Hi everyone, I’m applying to colleges this week but am having trouble deciding between premed and nursing for my intended major…I would like to have a career in pediatrics, and the areas that interest me the most are adolescent medicine and child abuse peds. I have always thought I’d just go to school and be a nurse practitioner, but they do not usually complete fellowships in these areas like those in med school do. I like the idea of less school and less money spent, but I also want to be able to practice independently. Spending time with patients is a huge factor for me, but I don’t picture myself working in a hospital, and I feel like in a doctors office I could do this with either major I chose. I am worried that if I become a nurse practitioner I won’t be able to specialize in these areas of peds I want to work in…the track seems so clearly laid out for MD’s to be adolescent medicine specialists, so I don’t want end up making it harder for myself to do what I want by becoming a NP…which is why I began to have doubts about applying to nursing school (even though I was condifent about nursing for a long time). Thanks so much for listening- any input at all would be super helpful right now!!!

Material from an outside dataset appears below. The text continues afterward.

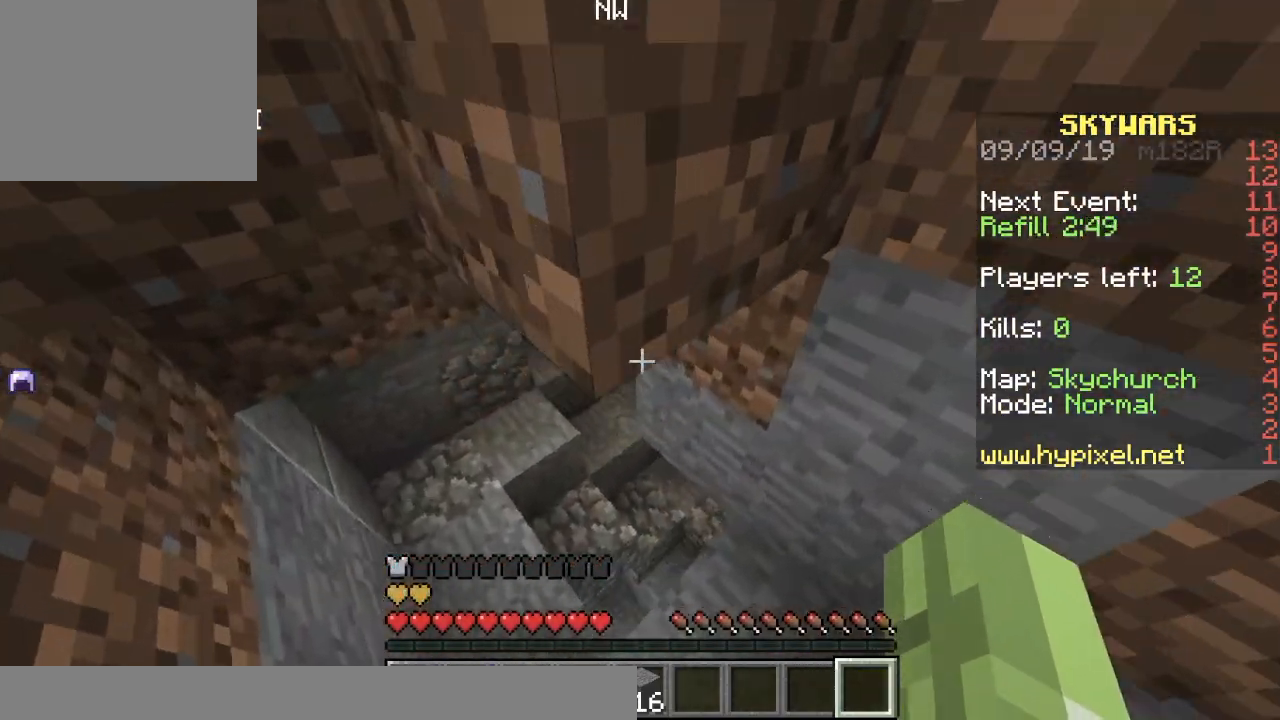
{"keys": ["a", "w"], "events": []}
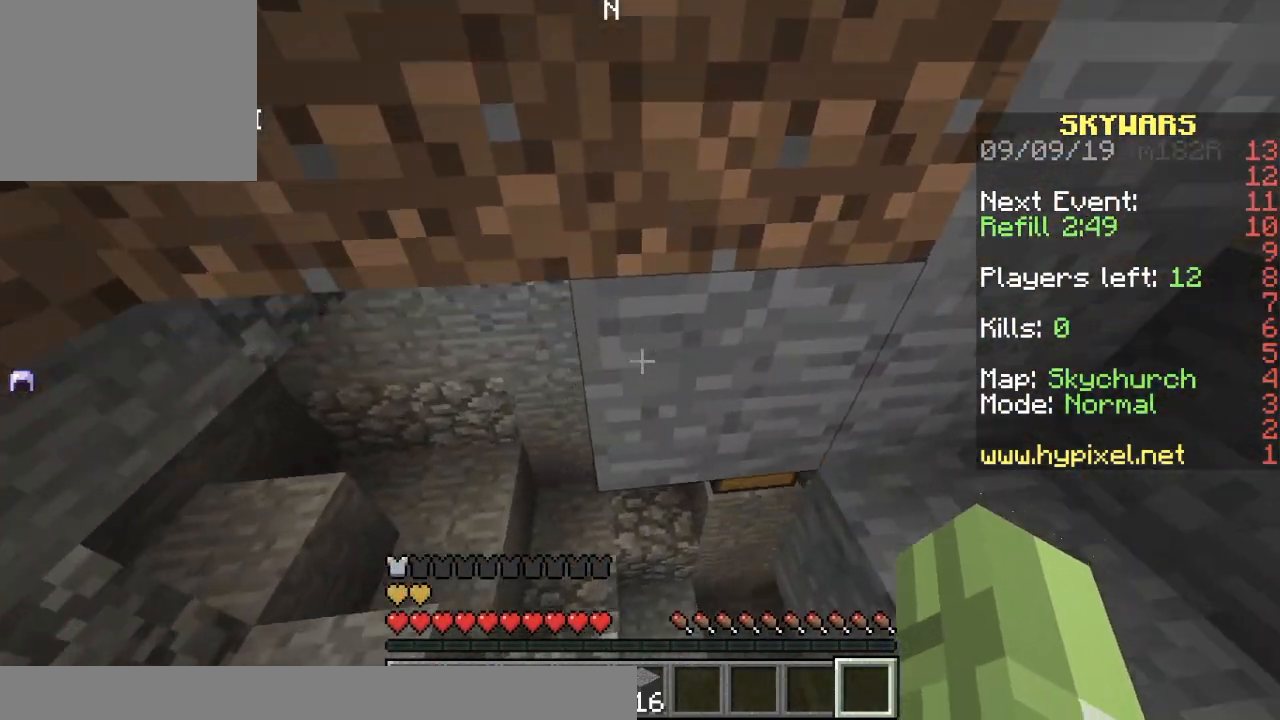
{"keys": ["a", "w"], "events": [[217, "a", "up"], [317, "d", "down"], [434, "d", "up"], [467, "a", "down"]]}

This career decision is not something that needs to be made now.
There no such thing as a premed major. Premed is an intention. You can major in anything to go to med school.
The courses you take for a nursing major will also help prepare you for the MCAT.
While there is no such thing as pre-med major, the science courses required for nursing majors (and other vocational majors) may not fulfill med school admissions requirements.
At some colleges, nursing students take science classes designated for “health science majors”. These science classes are not the same as those taken by bio/chem/physics or other “hard” science or engineering majors and are not accepted as fulfilling admission requirements for medical schools.
How to decide?
Unless your college's nursing program has a separate science track for health sciences majors, you won't have to make the decision of pre-med vs. nursing before the end of your freshman year.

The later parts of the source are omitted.